[Transcribed page contents]
#####
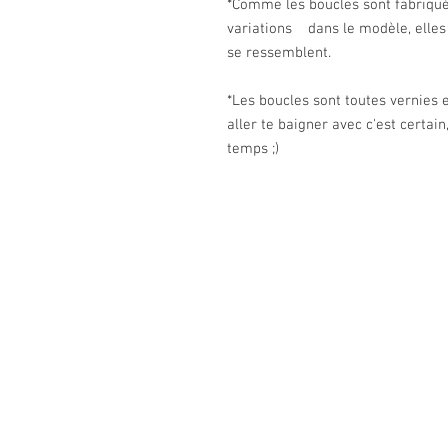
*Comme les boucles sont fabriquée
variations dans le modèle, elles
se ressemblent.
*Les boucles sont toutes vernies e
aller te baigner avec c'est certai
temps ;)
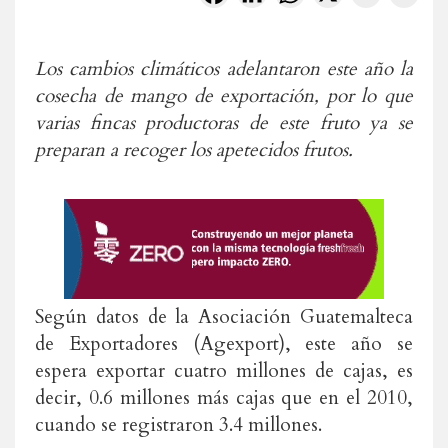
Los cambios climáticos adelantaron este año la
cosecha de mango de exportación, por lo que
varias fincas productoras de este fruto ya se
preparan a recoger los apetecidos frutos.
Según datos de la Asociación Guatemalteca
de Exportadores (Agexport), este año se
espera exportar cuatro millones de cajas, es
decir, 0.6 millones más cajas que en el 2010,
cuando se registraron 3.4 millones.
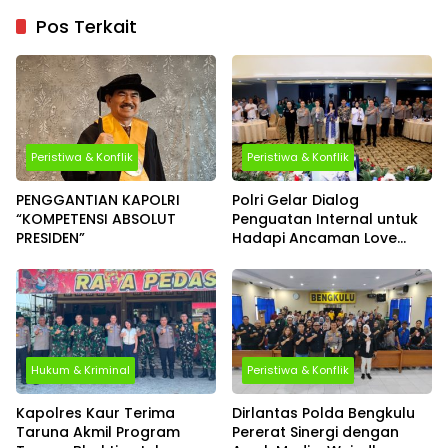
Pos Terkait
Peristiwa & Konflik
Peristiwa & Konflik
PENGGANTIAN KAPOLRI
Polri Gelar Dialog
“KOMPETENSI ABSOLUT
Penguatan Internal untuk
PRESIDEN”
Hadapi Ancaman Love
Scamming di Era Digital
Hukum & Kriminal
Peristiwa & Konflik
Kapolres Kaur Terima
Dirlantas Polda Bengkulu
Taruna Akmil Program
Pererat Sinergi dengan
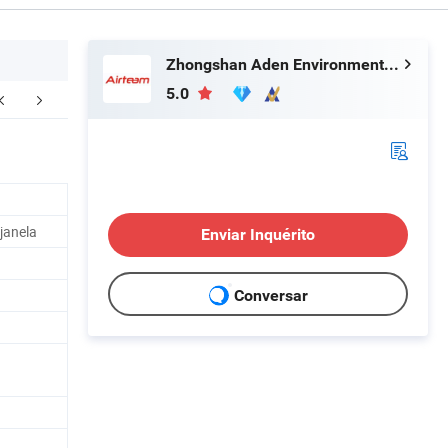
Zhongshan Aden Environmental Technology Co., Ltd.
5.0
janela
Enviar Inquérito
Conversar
#####
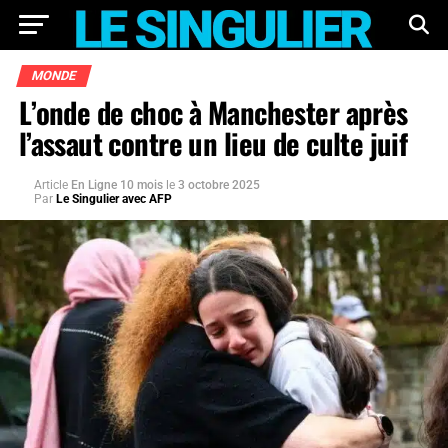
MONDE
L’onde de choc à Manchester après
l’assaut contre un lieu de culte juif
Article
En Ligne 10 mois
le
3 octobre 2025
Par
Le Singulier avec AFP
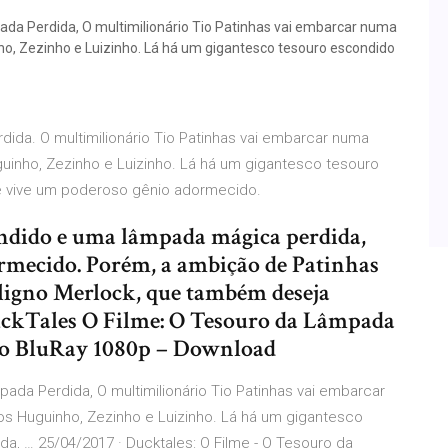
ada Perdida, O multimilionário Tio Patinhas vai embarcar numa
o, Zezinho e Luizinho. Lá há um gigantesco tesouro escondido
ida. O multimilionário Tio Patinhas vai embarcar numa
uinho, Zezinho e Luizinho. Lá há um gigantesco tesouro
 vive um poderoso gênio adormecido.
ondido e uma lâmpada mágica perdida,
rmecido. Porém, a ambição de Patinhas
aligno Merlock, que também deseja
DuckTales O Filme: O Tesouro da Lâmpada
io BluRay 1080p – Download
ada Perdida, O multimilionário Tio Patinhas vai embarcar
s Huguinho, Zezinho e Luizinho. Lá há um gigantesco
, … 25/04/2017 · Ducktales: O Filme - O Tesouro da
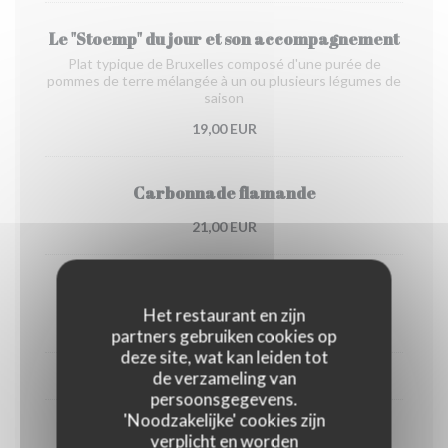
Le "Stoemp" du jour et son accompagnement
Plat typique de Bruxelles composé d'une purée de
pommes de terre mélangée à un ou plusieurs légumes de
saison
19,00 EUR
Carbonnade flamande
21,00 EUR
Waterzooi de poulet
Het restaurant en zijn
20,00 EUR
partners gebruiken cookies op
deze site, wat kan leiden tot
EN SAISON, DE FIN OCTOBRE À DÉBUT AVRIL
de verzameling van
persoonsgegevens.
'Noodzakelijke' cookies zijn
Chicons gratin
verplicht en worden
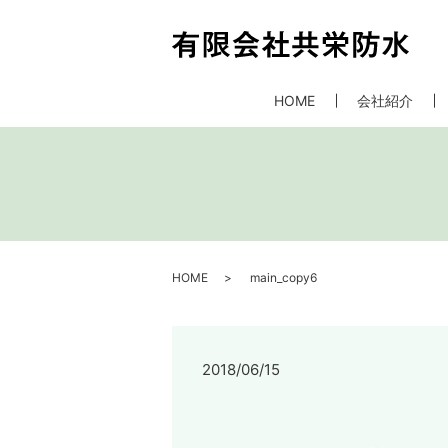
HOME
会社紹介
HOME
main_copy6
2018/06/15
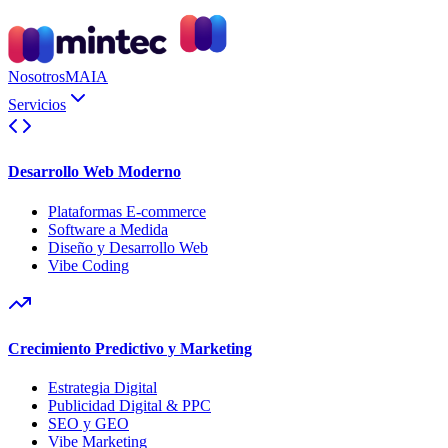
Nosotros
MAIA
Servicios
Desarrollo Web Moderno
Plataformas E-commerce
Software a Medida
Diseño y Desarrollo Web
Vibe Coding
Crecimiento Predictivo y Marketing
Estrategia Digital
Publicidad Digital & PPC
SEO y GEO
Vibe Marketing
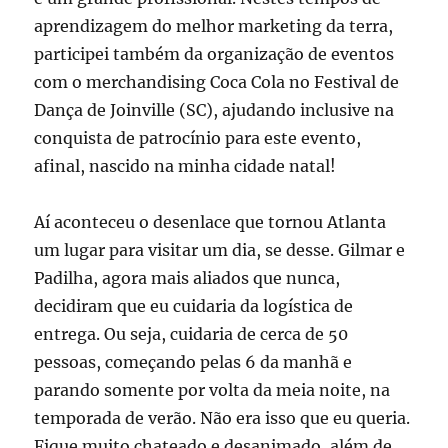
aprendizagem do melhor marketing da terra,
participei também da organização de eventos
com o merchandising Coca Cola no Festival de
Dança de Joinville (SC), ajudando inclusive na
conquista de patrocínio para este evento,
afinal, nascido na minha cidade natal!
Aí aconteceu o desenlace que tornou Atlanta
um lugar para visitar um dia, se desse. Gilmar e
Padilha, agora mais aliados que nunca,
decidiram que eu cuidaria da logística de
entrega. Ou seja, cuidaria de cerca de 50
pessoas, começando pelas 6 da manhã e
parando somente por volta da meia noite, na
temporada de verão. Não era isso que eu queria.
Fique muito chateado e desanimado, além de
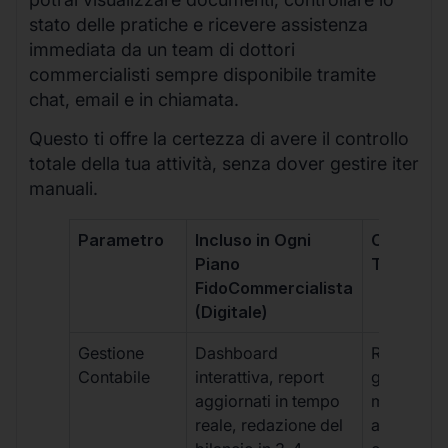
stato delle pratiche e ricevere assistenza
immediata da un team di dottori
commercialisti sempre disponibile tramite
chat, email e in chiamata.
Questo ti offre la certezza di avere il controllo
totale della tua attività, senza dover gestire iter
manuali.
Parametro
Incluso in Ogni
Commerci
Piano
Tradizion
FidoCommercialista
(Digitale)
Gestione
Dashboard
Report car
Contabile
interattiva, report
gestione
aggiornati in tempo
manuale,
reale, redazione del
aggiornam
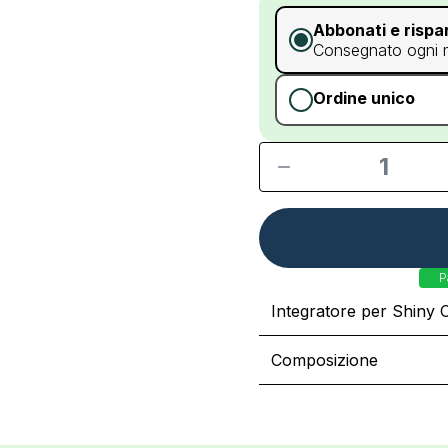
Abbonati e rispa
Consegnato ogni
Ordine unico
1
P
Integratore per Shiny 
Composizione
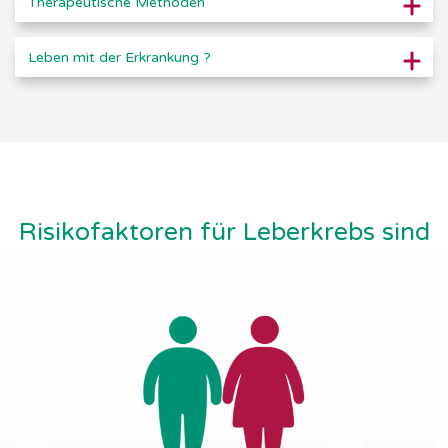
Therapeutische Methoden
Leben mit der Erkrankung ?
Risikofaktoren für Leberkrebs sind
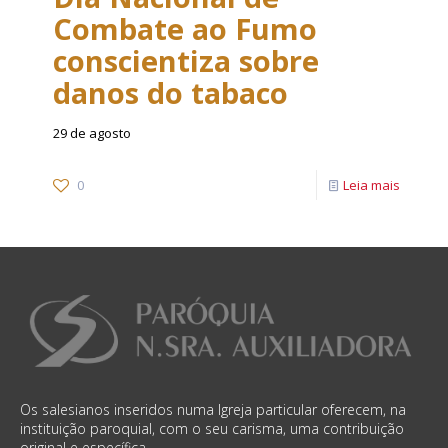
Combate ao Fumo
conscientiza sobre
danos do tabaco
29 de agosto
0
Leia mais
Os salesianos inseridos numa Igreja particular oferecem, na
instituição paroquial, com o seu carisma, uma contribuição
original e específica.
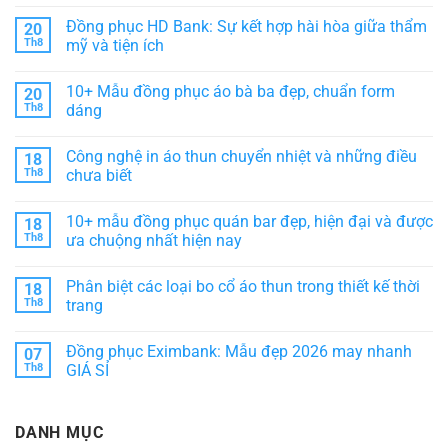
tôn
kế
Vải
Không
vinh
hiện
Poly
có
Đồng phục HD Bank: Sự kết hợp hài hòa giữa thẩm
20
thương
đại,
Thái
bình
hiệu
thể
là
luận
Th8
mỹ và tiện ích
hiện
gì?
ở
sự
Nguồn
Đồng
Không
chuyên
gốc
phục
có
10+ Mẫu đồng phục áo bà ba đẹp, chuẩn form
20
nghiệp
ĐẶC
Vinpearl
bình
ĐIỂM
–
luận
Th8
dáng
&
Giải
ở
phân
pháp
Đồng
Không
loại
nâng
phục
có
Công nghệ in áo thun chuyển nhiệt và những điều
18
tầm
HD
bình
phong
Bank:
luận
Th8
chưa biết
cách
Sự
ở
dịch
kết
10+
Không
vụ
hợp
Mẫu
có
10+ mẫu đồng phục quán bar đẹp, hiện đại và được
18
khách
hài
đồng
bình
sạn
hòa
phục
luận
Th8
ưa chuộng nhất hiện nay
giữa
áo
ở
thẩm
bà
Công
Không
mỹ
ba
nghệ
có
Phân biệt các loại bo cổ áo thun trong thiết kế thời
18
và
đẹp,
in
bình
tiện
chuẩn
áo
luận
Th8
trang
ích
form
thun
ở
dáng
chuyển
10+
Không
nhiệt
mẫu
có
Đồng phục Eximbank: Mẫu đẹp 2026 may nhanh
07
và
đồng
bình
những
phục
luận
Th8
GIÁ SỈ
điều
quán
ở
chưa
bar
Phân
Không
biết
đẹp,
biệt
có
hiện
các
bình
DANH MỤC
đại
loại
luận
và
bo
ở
#####
Which of the lines above include the string "Luizinho"? Pick them out and copy them.

o, Zezinho e Luizinho. Lá há um gigantesco tesouro escondido
uinho, Zezinho e Luizinho. Lá há um gigantesco tesouro
s Huguinho, Zezinho e Luizinho. Lá há um gigantesco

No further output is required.